Unknown Interviewer:
There's a specific question in the Zoom about details related to context API, query limits, and so on. And maybe I'm going to ask you to actually have that conversation with the person that asked it offline in the Slack. Because it's very detailed...
Andrew Morris:
I was gonna say, probably most people that are listening to this right now don't care. So whoever you are, I'm looking forward to talking to you about that API.
Unknown Interviewer:
We're gonna put that in the in the in the thread to handle that. And let me ask you one other question, because we have about a minute left. Here's my thought, what can we do? I know that you're trying to turn to basically turn down the noise. But what can we do at a larger scale to address the root problem? I mean, have you had any thoughts on that? If you were able to suggest a technical implementation? And I'm not talking about a social change, because I don't think that we have the leverage to do that. But what sort of technical implementation could actually make sense on the larger-scale internet that would make it so that the noise would no longer be there? Is there anything that's like that, that you can think of? And I know, I'm asking an esoteric question and putting you on the spot for it. But just in case you have a thought for it.
Andrew Morris:
I am going to default back to what Dan Geer said in Cybersecurity as Realpolitik. After a period of time, devices that have been end of life have to either be open sourced or they have to be basically, they have to have the ability to patch themselves. So like IoT devices are a huge part of the problem. I would say, I only have social answers, like I know we have, we only have a minute left. But like the one thing that I just want to say is that I know that this is an unpopular thing to say, but your logs aren't as special as you think they are. And if you share as much as you possibly can with other organizations that are dealing with problems that are similar to yours that are also dealing with security problems, you guys are going to be able to get to your answers much more quickly.

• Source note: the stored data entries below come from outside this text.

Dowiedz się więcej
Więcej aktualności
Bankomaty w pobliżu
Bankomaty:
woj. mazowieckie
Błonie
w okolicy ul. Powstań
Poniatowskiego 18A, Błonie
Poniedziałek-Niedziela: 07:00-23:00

So from our perspective, people have to be willing to look up an IP address against us, for us to give them the data that they need. To some people, they think that that's really sensitive, because it's portraying, like "Hey, maybe this person knows what IP address I'm interested in; or maybe they think that I got hacked." You gotta forget about all that. I think I think that more important than anything is sharing, transparency, and giving people that you trust giving other organizations the ability to check things or corroborate things against what you guys are seeing as well. "Hey, is anyone else seeing this thing? Is this unique to us? How special is this? Did you guys see this thing too?" I think that that's really, really powerful. And right now, we're not doing a good job of doing that systematically. And I'm hoping that GreyNoise can help people do that better in the future.
Unknown Interviewer:
So effectively, large-scale data mining is is needed. There's a trust and sharing issue associated with it. But the technical underpinning of it is an adequate engine to be able to ingest and assess enough information that the bad actors actually get culled out.
Andrew Morris:
So that's exactly right. We have to share more data.
Unknown Interviewer:
That's really cool. So awesome. Well, thank you very much, Andrew. I really appreciate the talk. I think it was I think it was a great one.